Arrange every line of the records below as a Markdown table with the columns "Entry" and "Content," numbering each row and omitting blank lines. Leave the pictures out of the table.

════════════════════

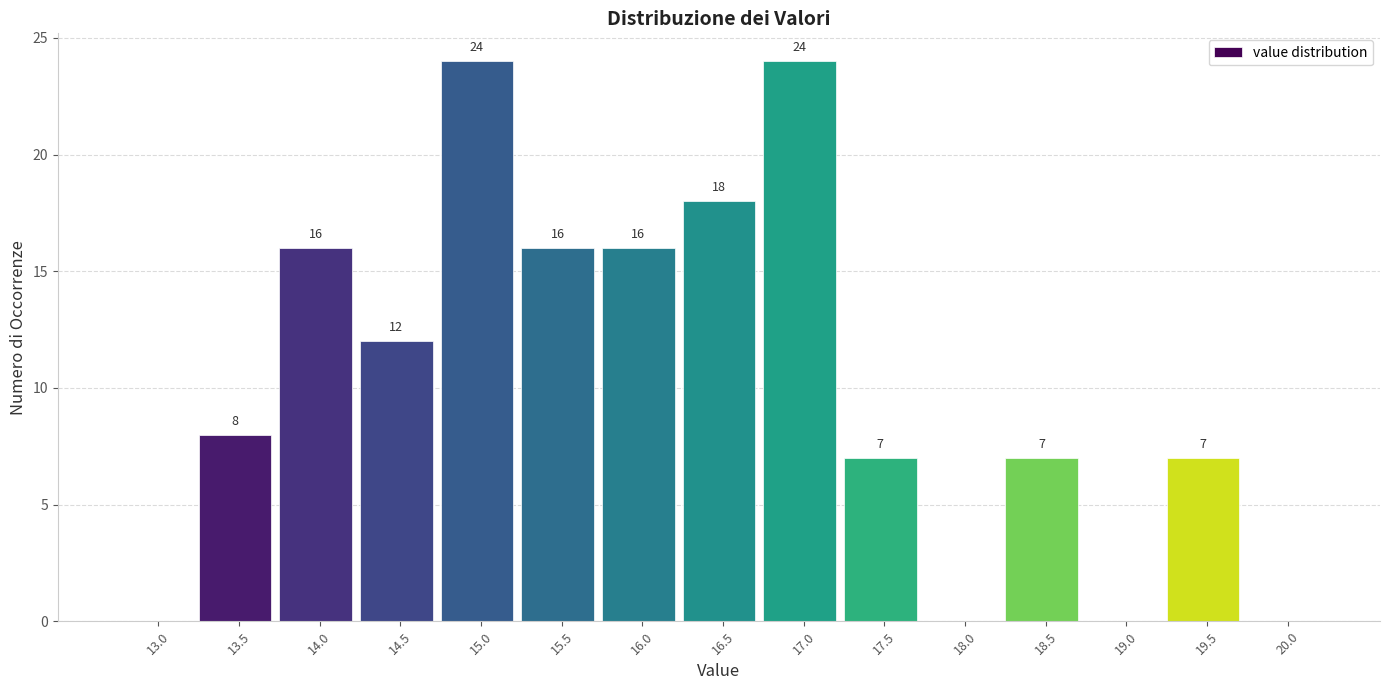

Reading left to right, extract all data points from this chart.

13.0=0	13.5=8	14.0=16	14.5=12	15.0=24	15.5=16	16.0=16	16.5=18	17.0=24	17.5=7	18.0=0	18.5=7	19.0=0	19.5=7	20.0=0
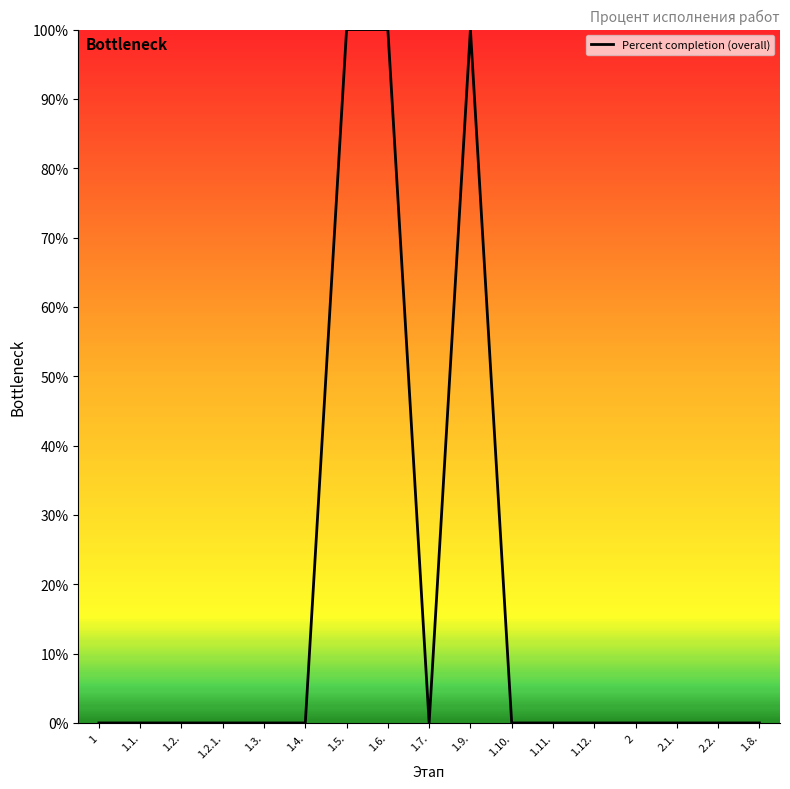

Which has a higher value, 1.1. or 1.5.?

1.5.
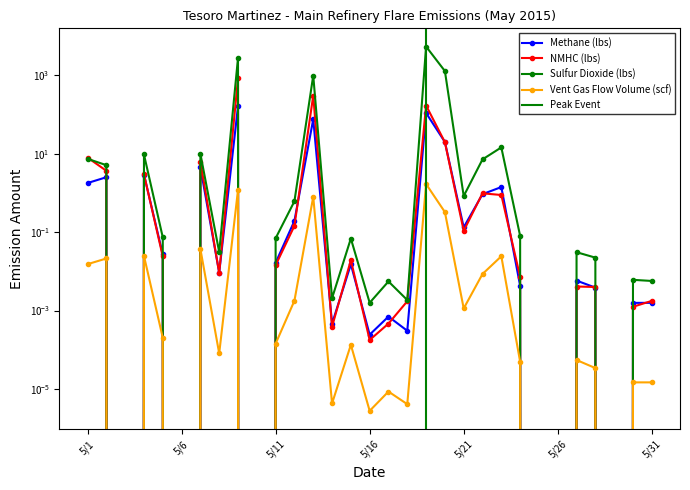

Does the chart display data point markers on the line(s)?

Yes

════════════════════

> _Result_:
| Entry | Content |
|---|---|
| 1 | Reading left to right, extract all data points from this chart. |
| 2 | 13.0=0	13.5=8	14.0=16	14.5=12	15.0=24	15.5=16	16.0=16	16.5=18	17.0=24	17.5=7	18.0=0	18.5=7	19.0=0	19.5=7	20.0=0 |
| 3 | Which has a higher value, 1.1. or 1.5.? |
| 4 | 1.5. |
| 5 | Does the chart display data point markers on the line(s)? |
| 6 | Yes |